DOUBT


            "Blessed are those who don't see, and yet believe." John 20:2
      

I.     

     

This is no walk of faith. Any surety
of step gives him pause. He is now

 

a silver man with silver hair,
sporting a gently-used navy blue suit,

 

swinging a cane. An even-blue rhythm.
A metronome, a downbeat, a cowbell. On the

 

one, he eases a heel forward, each step a rebellion.
Slide guitar, a bare ankle above a spectator

 

prefigures an intersection. Cars, lights, rain.
We all have our own wounds to wade.

 

Wind the string. Find the chord.
Pluck the tune. There is a steadiness

 

about him.
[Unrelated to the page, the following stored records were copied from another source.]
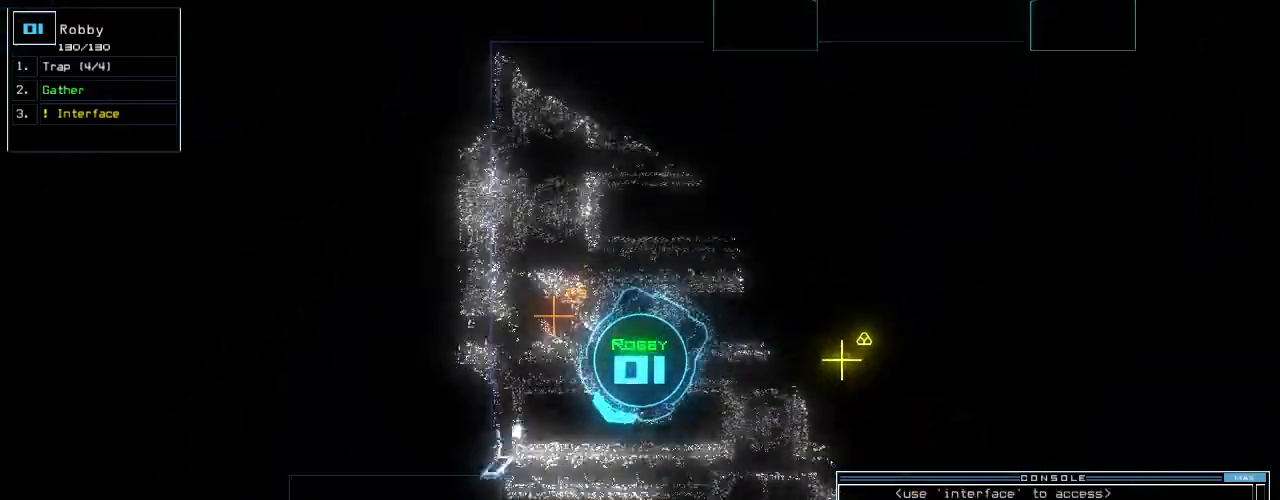
Gameplay with keyboard; each line is a JSON object with the keys held at the frame after it. "events" lists presses ("down") and releases ("up") of ".", "0", "1", "2", "3", "4", "5", "6", "7", "8", "9", "a", "b", "backspace", "c", "caps_lock", "comma", "ctrl_l", "ctrl_r", "d", "down", "e", "equals", "escape", "f", "f10", "f8", "f9", "g", "h", "i", "j", "k", "l", "left", "m", "minus", "n", "o", "p", "q", "quote", "r", "return", "right", "s", "semicolon", "shift_l", "shift_r", "space", "t", "tab", "tilde", "u", "up", "v", "w", "x", "y" and "z" between this image and that frame as [ms after this image, input, new state], when the widget could be followed in between. No other keys are recorded. Mouse input is not recorded.
{"keys": ["up"], "events": [[160, "up", "down"], [220, "left", "up"]]}
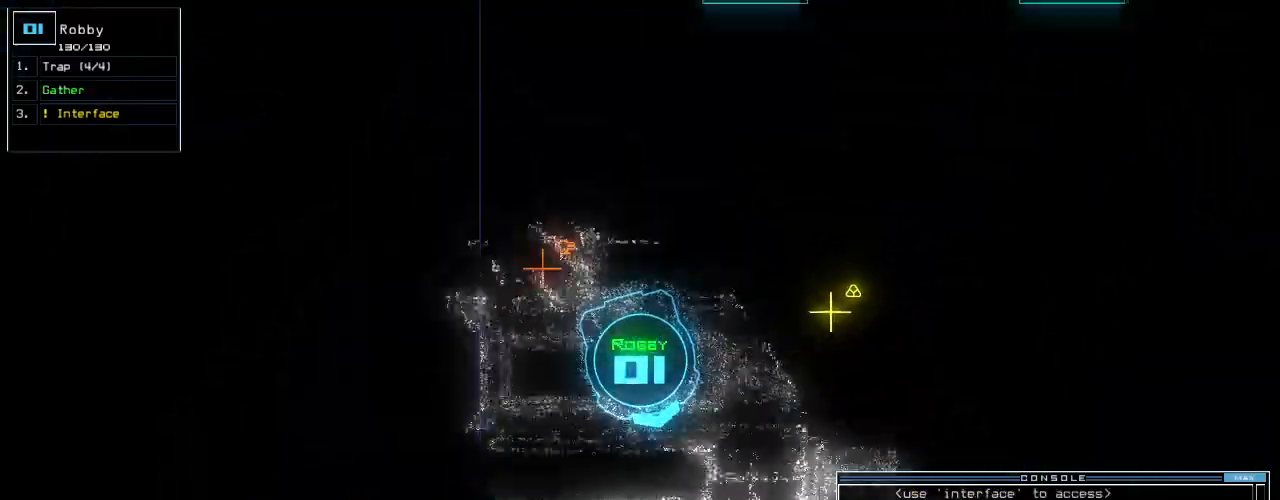
{"keys": ["left", "up"], "events": [[480, "left", "down"]]}
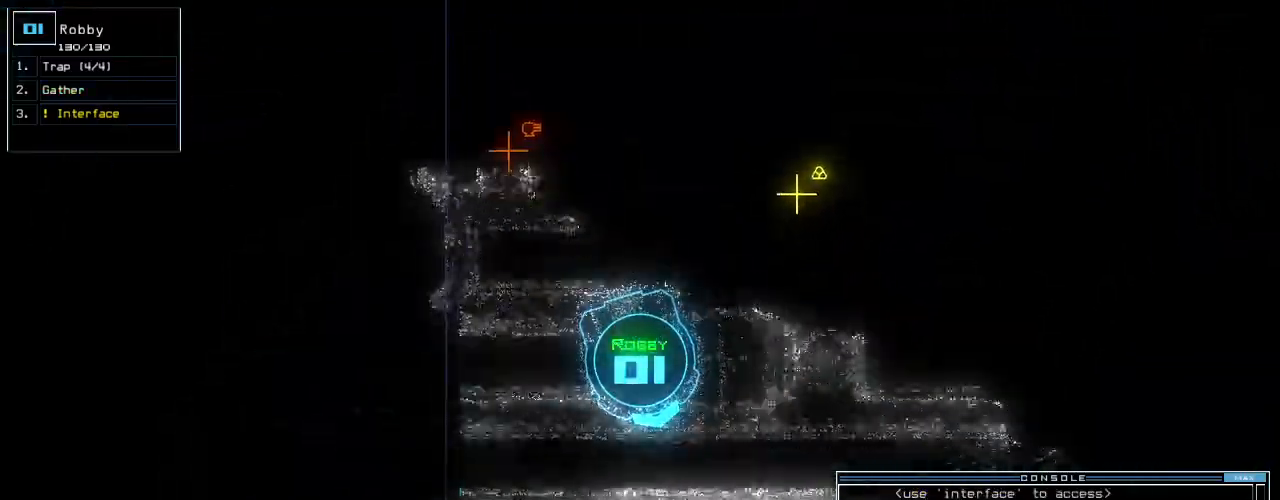
{"keys": ["left", "up"], "events": [[80, "up", "up"], [300, "up", "down"]]}
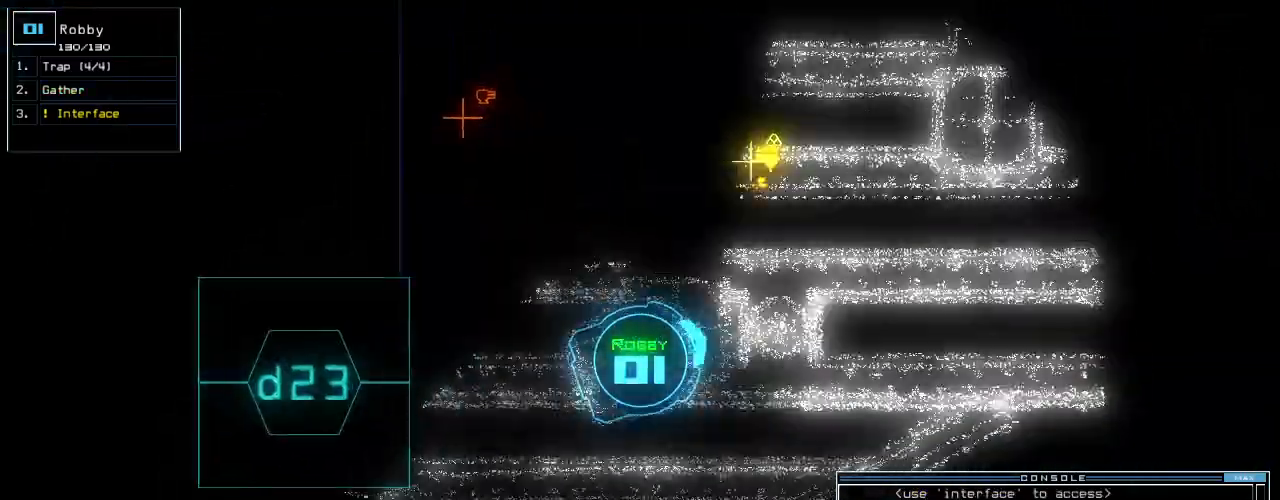
{"keys": ["up"], "events": [[220, "left", "up"]]}
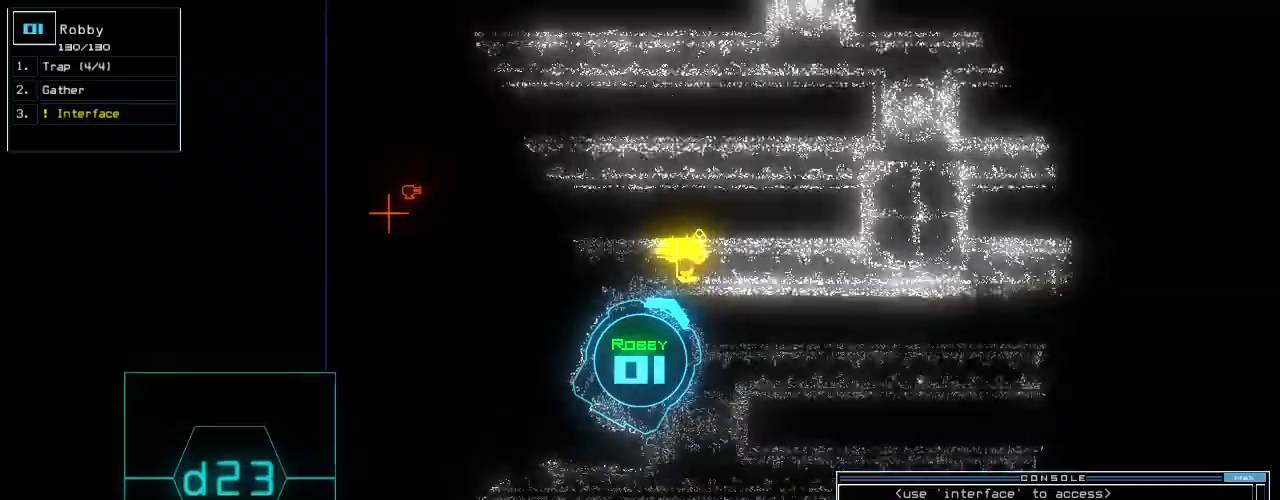
{"keys": ["up"], "events": [[260, "g", "down"], [300, "7", "down"], [340, "7", "up"], [340, "g", "up"], [380, "return", "down"], [460, "return", "up"]]}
Carmine and ochre thoughts
toppling the last meters of afternoon light.

 

II.    

       

He blinks his outrage at remembering
what is no longer there. The bluish-white

 

beadboards of the rented room, nicked and bruised,
Each slat a spear. Isolation, solace, doubt.

 

Godhead of memory. He tastes
the darkness of winter breaking.

 

III.

 

The past. Apocrypha. A Virginian
field all aglow. The orange haze

 

of harvest. A moon-basked heifer,
a country girl of no consequence.

 

But it was the smell of mown grass,
not the woman. The moon burned his skin

 

as he traced her dark areolas, the sky
reminding him of the itch

 

the puritan seed in him said
never to scratch, and yet

 

he followed her, so she would not
have to go alone.

 

And walking that faraway mountain
road, like a conversation that thins out

 

into silence, he searched amongst
the colored gravestones. So many ways of being

 

he could not fathom. He could not imagine
believing in what he could not touch. Her body

 

above his. And for that one moment
the world actually made sense.

 

The angry houselights blinded all reason. Such desperate
faith obscured by felled trees. Lying there, they flickered

 

their resentment at not being stars. A missionary, a native.
Each possessing their own kind of faith.